There isn’t a ton of evidence for these assertions: At one point the report states that fewer percentages of SARs “provide value to law enforcement,” based on… nothing: a footnote admits “such ratios have never been published for notice and comment.” A bigger problem is a total misunderstanding of the role of SARs. The report claims law enforcement should prioritize what transactions should be singled out, relieving the burden on banks. But SARs are really just a data stream, and shouldn’t be limited before the fact. Law enforcement already sets priorities based on a total review of available information. Constraining that makes no sense.

If banks stopped filing reports on suspect transactions, government can just spend unlimited resources to pick up the slack, the report asserts. “Government agencies now could develop technical resources and sophistication to mine financial data, reducing the need for SARs,” for example. The idea here is that banks would just supply a fire hose of data and let the government pick through it. I’m sure the Republican Congress will get right on finding the billions of dollars needed to satisfy that project. Even the report’s good ideas, like requiring that corporations reveal the beneficial owner (to prevent bad actors from using shell companies), need a highly unlikely act of Congress.

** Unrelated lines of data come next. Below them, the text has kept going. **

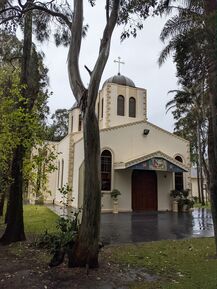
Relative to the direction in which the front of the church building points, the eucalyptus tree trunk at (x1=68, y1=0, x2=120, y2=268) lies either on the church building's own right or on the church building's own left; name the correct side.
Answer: on the church building's own right

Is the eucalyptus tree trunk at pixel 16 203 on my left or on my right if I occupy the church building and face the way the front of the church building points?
on my right

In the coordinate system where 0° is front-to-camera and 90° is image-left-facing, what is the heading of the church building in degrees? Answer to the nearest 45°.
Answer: approximately 315°

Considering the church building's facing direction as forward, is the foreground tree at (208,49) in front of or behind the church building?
in front

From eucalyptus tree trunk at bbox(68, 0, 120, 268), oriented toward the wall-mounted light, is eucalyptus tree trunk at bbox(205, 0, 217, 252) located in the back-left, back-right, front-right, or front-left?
front-right
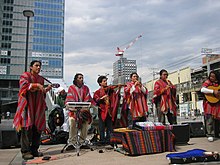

Shifting the burden from banks to regulators, in the expected permissive environment, will just lead to nobody doing the work, making the Panama Papers look like solid oversight. And that’s the end goal. Banks know that they won’t be seeing much of their regulators for the next four years. So if they can eliminate some of their AML responsibilities, they’ll have a clear field to pick up some, well, interesting new clients.

Bank trade groups issue reports like this all the time, claiming that the rules they must follow are outdated, or inefficient, or contradictory, or even harmful. But when they issue them in an environment predisposed to kill any rule even slightly stressful to industry, they carry far more weight. This is how deregulation gradually transforms from a few pebbles rolling down the mountain to an avalanche. Banks will never be satisfied with getting rid of just enough rules. They’ll always want to be freed from more rules and take more risks. And then one day everything will blow up in their face, and they’ll ask the regulators why they didn’t see it coming.